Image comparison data
◇ ◇ ◇ ◇ ◇ ◇ ◇

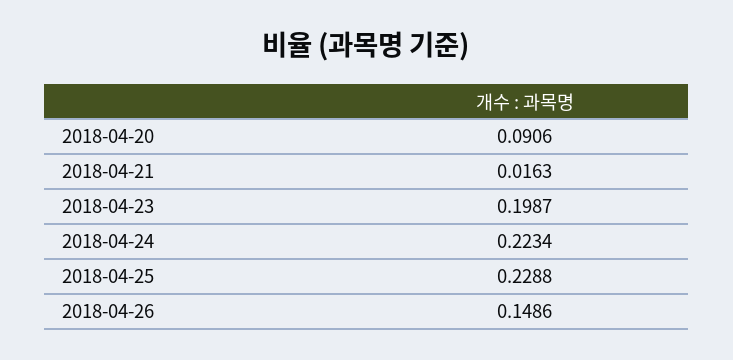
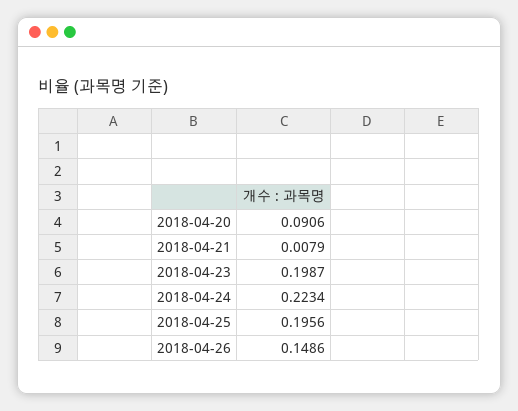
  {
    "2018-04-20": 0.0906,
-   "2018-04-21": 0.0163,
+   "2018-04-21": 0.0079,
    "2018-04-23": 0.1987,
    "2018-04-24": 0.2234,
-   "2018-04-25": 0.2288,
+   "2018-04-25": 0.1956,
    "2018-04-26": 0.1486
  }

◇ ◇ ◇ ◇ ◇ ◇ ◇

- Instructions to follow:
Copy all of the records verbatim, omitting the pictures.

- The completed task:
  {
    "2018-04-20": 0.0906,
-   "2018-04-21": 0.0163,
+   "2018-04-21": 0.0079,
    "2018-04-23": 0.1987,
    "2018-04-24": 0.2234,
-   "2018-04-25": 0.2288,
+   "2018-04-25": 0.1956,
    "2018-04-26": 0.1486
  }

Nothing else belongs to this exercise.